Document extract:
"""
- Ivan Bristow
Psoriatic Nails – can they be effectively treated?
Psoriasis is a common skin disorder affecting around 3% of the adult population. As part of the disorder, nail changes are frequently observed. These are most commonly in association with the skin changes, but rarely, may arise without. The severity of the nail disease often correlates to the severity of the skin disease. Clinical symptoms of nail psoriasis are diverse and include increased growth rate, onycholysis, pitting, splinter haemorrhages, sub-ungual debris, oil spots and in severe cases, nail loss. Although, they represent a relatively small surface area of the body, the condition can have a significant effect on the patient’s quality of life and daily activities.
The statistics show that nail psoriasis is not uncommon amongst patients with the skin disorder. Data suggested that around 30% of patients with have nail involvement at any one time and almost 90% of patients with psoriasis will have nail involvement at some stage in their lives . However, management of psoriatic nails has proven difficult to achieve. The anatomy of the nail apparatus is not suited particularly well to topical treatment applications, and absorption is very poor. Consequently, treatments can be sometimes prolonged with little signs of improvement in the nail appearance over time.
"""
Source data:
"""
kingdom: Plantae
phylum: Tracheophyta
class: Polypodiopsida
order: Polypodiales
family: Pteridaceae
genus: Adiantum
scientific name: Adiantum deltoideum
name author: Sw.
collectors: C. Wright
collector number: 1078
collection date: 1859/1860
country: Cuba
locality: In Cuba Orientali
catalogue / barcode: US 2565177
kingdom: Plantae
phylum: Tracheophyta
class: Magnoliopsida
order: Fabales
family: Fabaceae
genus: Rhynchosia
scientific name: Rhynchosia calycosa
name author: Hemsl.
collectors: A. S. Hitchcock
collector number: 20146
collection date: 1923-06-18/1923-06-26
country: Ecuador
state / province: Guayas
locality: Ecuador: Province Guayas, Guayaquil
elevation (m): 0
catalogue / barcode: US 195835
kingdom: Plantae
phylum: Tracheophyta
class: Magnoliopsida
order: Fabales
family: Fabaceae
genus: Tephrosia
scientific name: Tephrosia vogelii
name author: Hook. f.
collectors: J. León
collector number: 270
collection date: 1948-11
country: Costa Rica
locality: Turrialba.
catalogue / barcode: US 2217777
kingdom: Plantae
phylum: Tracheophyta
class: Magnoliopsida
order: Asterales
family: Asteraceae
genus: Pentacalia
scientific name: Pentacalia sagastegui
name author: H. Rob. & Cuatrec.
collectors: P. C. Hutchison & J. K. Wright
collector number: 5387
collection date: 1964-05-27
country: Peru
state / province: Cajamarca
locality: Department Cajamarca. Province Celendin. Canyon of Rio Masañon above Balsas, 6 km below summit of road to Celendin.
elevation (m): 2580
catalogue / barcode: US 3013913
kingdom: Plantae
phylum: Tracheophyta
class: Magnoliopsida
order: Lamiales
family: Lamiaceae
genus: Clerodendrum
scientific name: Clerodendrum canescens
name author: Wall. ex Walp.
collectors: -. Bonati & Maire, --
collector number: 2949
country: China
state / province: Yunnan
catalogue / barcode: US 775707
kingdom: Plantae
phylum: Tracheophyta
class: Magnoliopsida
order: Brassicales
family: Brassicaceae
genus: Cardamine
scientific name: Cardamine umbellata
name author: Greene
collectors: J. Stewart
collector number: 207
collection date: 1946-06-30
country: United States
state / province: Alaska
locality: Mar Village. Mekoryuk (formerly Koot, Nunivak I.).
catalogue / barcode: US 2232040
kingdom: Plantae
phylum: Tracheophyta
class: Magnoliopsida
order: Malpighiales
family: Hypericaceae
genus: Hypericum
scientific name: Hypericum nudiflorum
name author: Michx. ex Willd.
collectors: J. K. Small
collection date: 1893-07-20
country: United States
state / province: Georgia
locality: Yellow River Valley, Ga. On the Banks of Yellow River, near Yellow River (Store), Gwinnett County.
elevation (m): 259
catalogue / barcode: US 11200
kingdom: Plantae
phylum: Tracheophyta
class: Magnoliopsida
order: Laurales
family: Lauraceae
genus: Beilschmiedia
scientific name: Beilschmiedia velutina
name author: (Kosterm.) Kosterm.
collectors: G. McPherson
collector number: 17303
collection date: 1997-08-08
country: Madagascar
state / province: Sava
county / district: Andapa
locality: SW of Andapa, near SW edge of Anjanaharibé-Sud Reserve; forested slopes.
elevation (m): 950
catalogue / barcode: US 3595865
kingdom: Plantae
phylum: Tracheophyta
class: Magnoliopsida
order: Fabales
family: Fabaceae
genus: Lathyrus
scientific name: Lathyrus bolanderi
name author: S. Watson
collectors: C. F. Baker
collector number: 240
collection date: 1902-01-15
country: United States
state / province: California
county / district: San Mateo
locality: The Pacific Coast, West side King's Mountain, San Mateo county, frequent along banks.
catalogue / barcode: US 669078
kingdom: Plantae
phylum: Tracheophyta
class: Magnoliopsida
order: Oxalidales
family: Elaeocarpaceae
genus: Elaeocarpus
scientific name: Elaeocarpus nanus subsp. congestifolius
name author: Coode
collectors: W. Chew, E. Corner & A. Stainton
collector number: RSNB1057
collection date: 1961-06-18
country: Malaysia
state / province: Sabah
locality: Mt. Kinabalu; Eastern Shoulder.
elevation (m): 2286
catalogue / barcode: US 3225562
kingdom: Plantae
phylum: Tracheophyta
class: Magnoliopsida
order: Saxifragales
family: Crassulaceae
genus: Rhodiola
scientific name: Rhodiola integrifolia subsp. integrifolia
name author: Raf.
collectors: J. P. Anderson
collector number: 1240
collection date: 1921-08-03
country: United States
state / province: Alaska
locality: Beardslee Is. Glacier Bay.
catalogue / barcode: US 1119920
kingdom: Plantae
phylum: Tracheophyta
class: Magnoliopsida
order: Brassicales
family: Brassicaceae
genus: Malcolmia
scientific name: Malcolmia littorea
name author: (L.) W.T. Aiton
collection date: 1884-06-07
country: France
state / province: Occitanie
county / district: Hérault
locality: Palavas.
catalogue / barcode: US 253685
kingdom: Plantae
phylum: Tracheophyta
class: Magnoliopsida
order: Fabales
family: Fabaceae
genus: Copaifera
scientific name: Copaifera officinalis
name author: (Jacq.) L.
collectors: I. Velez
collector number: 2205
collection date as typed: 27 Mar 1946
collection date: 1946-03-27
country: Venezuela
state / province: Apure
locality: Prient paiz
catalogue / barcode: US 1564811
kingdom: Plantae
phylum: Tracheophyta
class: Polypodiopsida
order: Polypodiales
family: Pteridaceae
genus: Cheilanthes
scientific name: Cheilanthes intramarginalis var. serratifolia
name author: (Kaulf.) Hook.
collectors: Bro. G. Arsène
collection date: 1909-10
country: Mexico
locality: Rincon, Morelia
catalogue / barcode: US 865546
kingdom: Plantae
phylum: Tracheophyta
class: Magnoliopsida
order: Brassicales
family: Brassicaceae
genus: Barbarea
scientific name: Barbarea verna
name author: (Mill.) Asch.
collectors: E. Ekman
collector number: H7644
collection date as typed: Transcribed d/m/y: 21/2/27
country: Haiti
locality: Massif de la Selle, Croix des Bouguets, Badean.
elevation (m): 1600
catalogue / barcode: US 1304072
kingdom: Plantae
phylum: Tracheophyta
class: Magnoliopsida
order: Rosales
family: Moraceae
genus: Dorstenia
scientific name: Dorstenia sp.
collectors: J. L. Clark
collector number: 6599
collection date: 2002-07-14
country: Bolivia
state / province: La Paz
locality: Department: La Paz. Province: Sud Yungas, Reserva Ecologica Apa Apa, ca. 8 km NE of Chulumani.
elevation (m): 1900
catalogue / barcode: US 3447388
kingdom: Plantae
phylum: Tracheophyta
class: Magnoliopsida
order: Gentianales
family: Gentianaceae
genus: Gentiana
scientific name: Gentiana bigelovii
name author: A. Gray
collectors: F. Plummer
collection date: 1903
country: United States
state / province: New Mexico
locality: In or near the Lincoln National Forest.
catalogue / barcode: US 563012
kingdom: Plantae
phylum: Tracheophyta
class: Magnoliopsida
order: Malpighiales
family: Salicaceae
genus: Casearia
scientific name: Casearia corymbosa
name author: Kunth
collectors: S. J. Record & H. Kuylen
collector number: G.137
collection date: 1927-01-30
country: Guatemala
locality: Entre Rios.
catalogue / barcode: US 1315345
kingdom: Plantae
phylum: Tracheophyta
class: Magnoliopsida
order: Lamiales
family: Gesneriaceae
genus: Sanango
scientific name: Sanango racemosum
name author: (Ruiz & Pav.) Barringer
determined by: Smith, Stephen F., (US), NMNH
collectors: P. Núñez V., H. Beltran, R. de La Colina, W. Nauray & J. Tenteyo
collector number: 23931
"""
Study questions:
(a) What share of the adult population does the nail psoriasis article say psoriasis affects?
(b) Return the stretch of the nail psoriasis article from "- Ivan Bristow" through "and daily activities.".
(c) Resume the nail psoriasis article after its final sentence.
You can do the work without the records.

Responses by item number:
(a) Around 3%.

(b)
- Ivan Bristow
Psoriatic Nails – can they be effectively treated?
Psoriasis is a common skin disorder affecting around 3% of the adult population. As part of the disorder, nail changes are frequently observed. These are most commonly in association with the skin changes, but rarely, may arise without. The severity of the nail disease often correlates to the severity of the skin disease. Clinical symptoms of nail psoriasis are diverse and include increased growth rate, onycholysis, pitting, splinter haemorrhages, sub-ungual debris, oil spots and in severe cases, nail loss. Although, they represent a relatively small surface area of the body, the condition can have a significant effect on the patient’s quality of life and daily activities.

(c)
In 2013, a Cochrane review of nail psoriasis  highlighted the deficiencies in its management, suggesting that topical treatments were lacking in sufficient evidence and did not appear to work. Systemic treatments commonly used for plaque psoriasis at that time such as methotrexate and ciclosporin also showed little effect. However, we have seen the gradual introduction of the class of drugs known as biologicals (or biologics) for a range of conditions including psoriasis. Biologic drugs work by changing the operation of natural intracellular and cellular actions and their effect has revolutionised the treatment of many diseases.
Many biologic drug studies have been undertaken assessing their effect on the skin in psoriasis , with limited data focused on the effect of the patient’s nails undergoing these modern treatments. In the Journal of the European Academy of Dermatology and Venereology (JEADV), Elewski et al., have published their results from a study which focused on the effects of adalimumab (Humira®) as a treatment for patients with nail psoriasis. The research followed patients for 52 weeks as they underwent the biologic treatment (40mg every fortnight) and demonstrated that nail improvement was continuous. It was measured using the Nail Psoriasis Severity Index  (also known as the NAPSI) which measures the amount of nail surface affected by the disease. In addition, the patient quality of life was also assessed.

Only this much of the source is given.